Overview

WebClass is an adaptive Web intermediary agent performing content-based classification of HTML pages. Information considered by the intermediary is both the textual contents of web pages and the layout structure defined by HTML tags.Four different classification models are implemented for the classification task: Bayesian, decision tree,centroids and k-nearest-neighbor.

The system supports two categories of users: Administrators and final users. The formers are allowed to train the system by means of a graphical user interface. The interface supports browsing functions together with functions typical of a learning system, such as parameter setup, feature extraction, definition of training and test set, classifiers generation and test

On the contrary, the system is almost totally transparent to final users. Indeed, final users are allowed to use their browsers for individual search of relevant information concerning their activity.

 

WebClassIII is the latest version of WebClass and implements a hierarchical text categorization framework.
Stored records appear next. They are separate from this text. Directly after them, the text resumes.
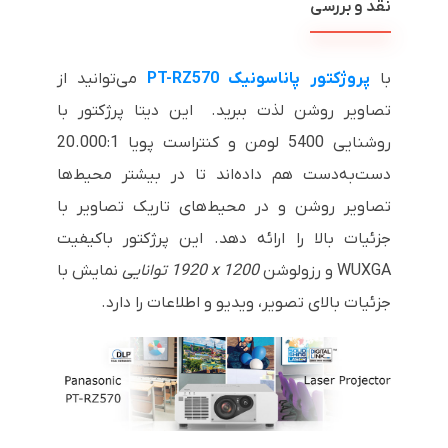
نقد و بررسی
با
پروژکتور پاناسونیک
PT-RZ570
می‌توانید از
تصاویر روشن لذت ببرید. این دیتا پرژکتور با
روشنایی 5400 لومن و کنتراست پویا 20.000:1
دست‌به‌دست هم داده‌اند تا در بیشتر محیط‌ها
تصاویر روشن و در محیط‌های تاریک تصاویر با
جزئیات بالا را ارائه دهد. این پرژکتور باکیفیت
WUXGA
و رزولوشن
1920 x 1200
توانایی
نمایش با
جزئیات بالای تصویر، ویدیو و اطلاعات را دارد.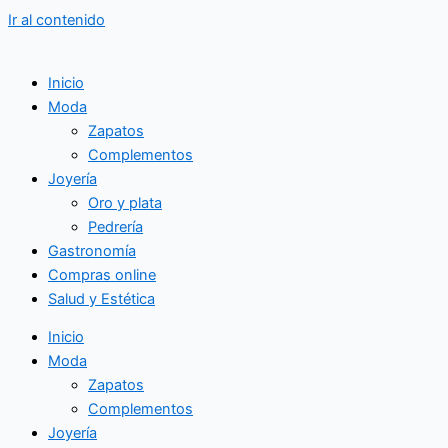
Ir al contenido
Inicio
Moda
Zapatos
Complementos
Joyería
Oro y plata
Pedrería
Gastronomía
Compras online
Salud y Estética
Inicio
Moda
Zapatos
Complementos
Joyería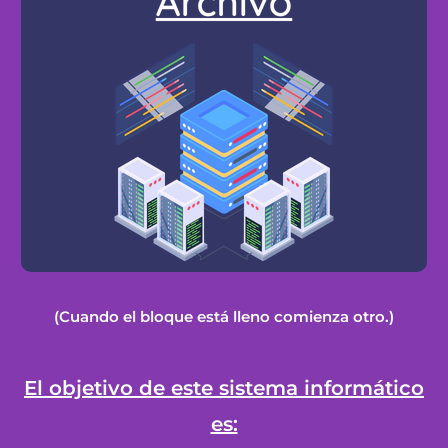
(Cuando el bloque está lleno comienza otro.)
El objetivo de este sistema informático
es: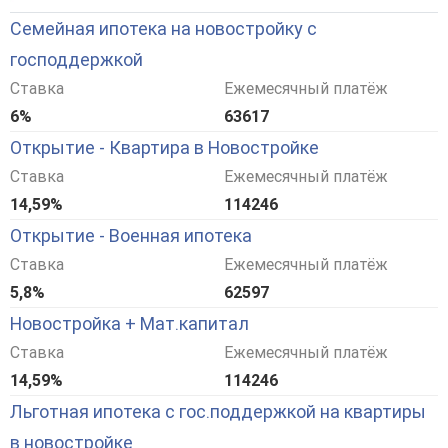
Семейная ипотека на новостройку с
господдержкой
Ставка
Ежемесячный платёж
6%
63617
Открытие - Квартира в Новостройке
Ставка
Ежемесячный платёж
14,59%
114246
Открытие - Военная ипотека
Ставка
Ежемесячный платёж
5,8%
62597
Новостройка + Мат.капитал
Ставка
Ежемесячный платёж
14,59%
114246
Льготная ипотека с гос.поддержкой на квартиры
в новостройке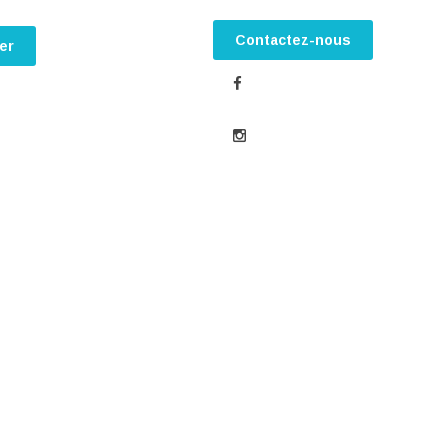
Contactez-nous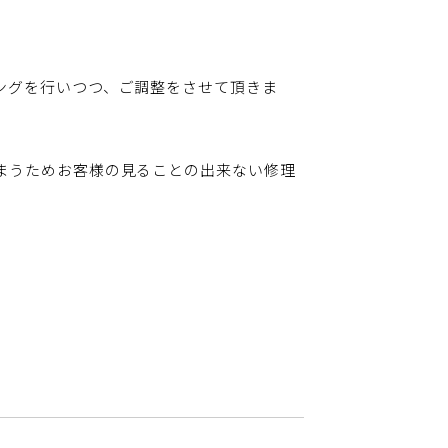
ングを行いつつ、ご調整をさせて頂きま
まうためお客様の見ることの出来ない修理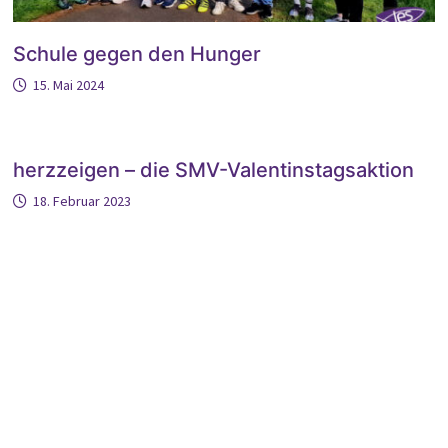
Schule gegen den Hunger
15. Mai 2024
herzzeigen – die SMV-Valentinstagsaktion
18. Februar 2023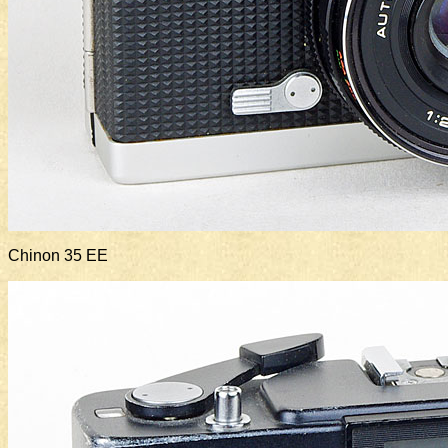
Chinon 35 EE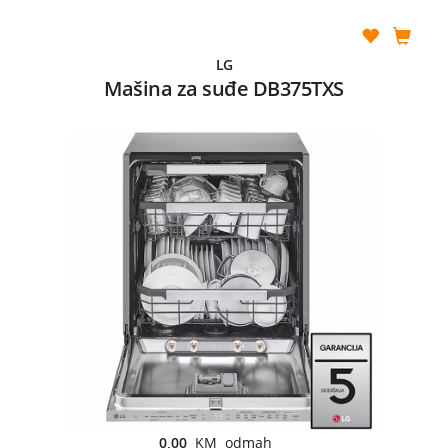
LG
Mašina za suđe DB375TXS
0,00
KM odmah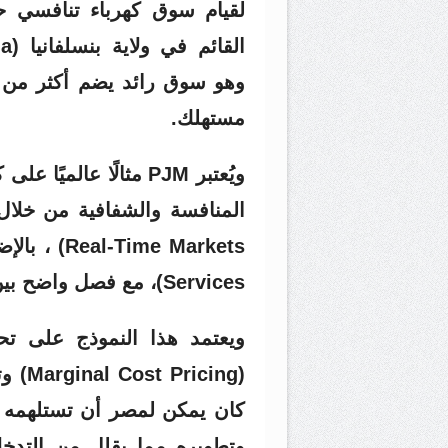
مستهلك.
ويُعتبر PJM مثالًا عا
Services)، مع فصل واضح بين أدوار التشغيل والتنظيم والتجارة.
ويعتمد هذا النموذج على تحدي
(cing
وتطويره مما يقلل من التدخل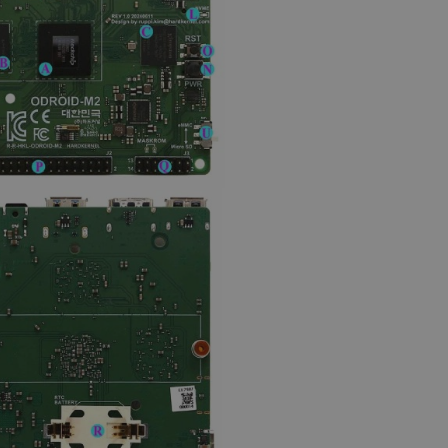
a, zwiększając wydajność
ytkownika.
ny do przechowywania zgody
ności dla ich interakcji z
otyczące zgody
ityki i ustawienia
e ich preferencje zostaną
sesjach.
różniania ludzi i botów. Jest
ernetowej, ponieważ
ch raportów na temat
ternetowej.
różniania ludzi i botów. Jest
ernetowej, ponieważ
ch raportów na temat
ternetowej.
likacje oparte na języku
ogólnego przeznaczenia
ch sesji użytkownika.
rowana losowo, sposób jej
 dla witryny, ale dobrym
nie statusu zalogowanego
mi.
ny do zarządzania stanem
ania stron.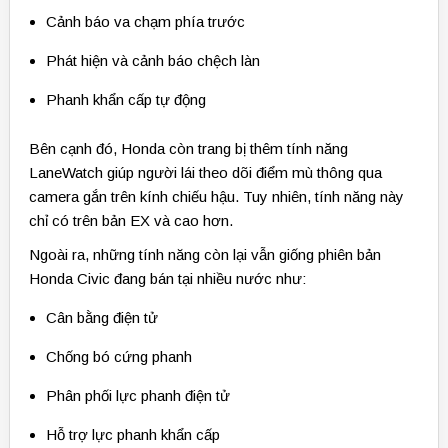
Cảnh báo va chạm phía trước
Phát hiện và cảnh báo chệch làn
Phanh khẩn cấp tự động
Bên cạnh đó, Honda còn trang bị thêm tính năng
LaneWatch giúp người lái theo dõi điểm mù thông qua
camera gắn trên kính chiếu hậu. Tuy nhiên, tính năng này
chỉ có trên bản EX và cao hơn.
Ngoài ra, những tính năng còn lại vẫn giống phiên bản
Honda Civic đang bán tại nhiều nước như:
Cân bằng điện tử
Chống bó cứng phanh
Phân phối lực phanh điện tử
Hỗ trợ lực phanh khẩn cấp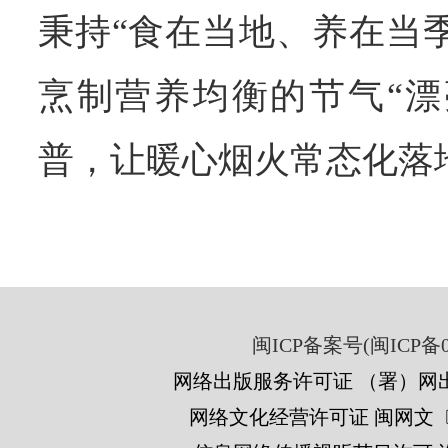
秉持“食在当地、养在当
烹制营养均衡的节气“漂
普，让暖心烟火常态化落
闽ICP备案号(闽ICP备05
网络出版服务许可证 （署）网出
网络文化经营许可证 闽网文〔201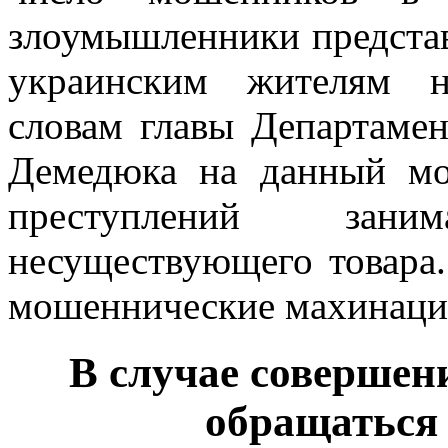
злоумышленники предста
украинским жителям н
словам главы Департаме
Демедюка на данный мо
преступлений зан
несуществующего товара
мошеннические махинац
В случае совершен
обращаться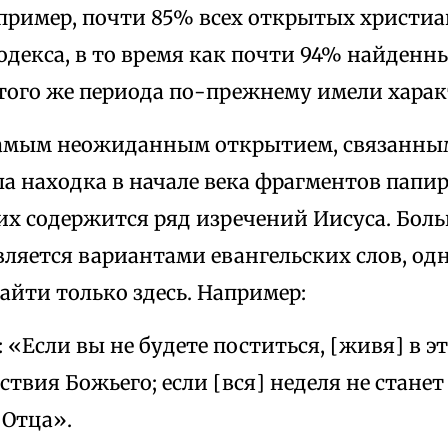
апример, почти 85% всех открытых христи
одекса, в то время как почти 94% найден
того же периода по-прежнему имели харак
амым неожиданным открытием, связанны
ла находка в начале века фрагментов папи
них содержится ряд изречений Иисуса. Бол
ляется вариантами евангельских слов, од
йти только здесь. Например:
: «Если вы не будете поститься, [живя] в э
ствия Божьего; если [вся] неделя не станет
 Отца».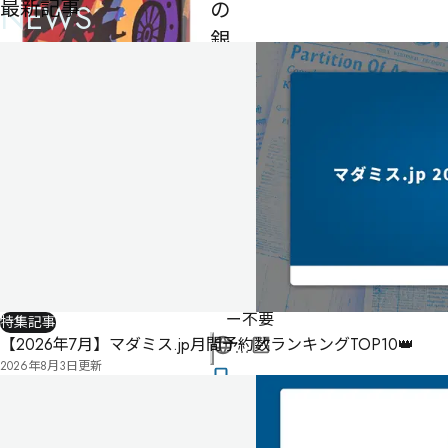
最新記事
NEWS
の
銀
行
強
盗
男性
3
4〜
名・
5人
女性
2名
60分
ゲーム
マスタ
ー不要
特集記事
【2026年7月】マダミス.jp月間予約数ランキングTOP10👑
公
2026年8月3日
更新
式
気
ペ
に
タ
ー
な
グ
ジ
The hierarchy of categories is involved in all phases of automated document classification, namely feature selection, learning, and classification of a new document. Main innovative aspects concern the feature selection method, the automated threshold determination for classification scores, and new measures for the evaluation of system performances. Methodological novelties concern the three learning methods tested in this work, namely centroid-based, naïve Bayes and SVM. Hierarchies considered in WebClassIII are quite general and include internal nodes with no associated document or only a single child.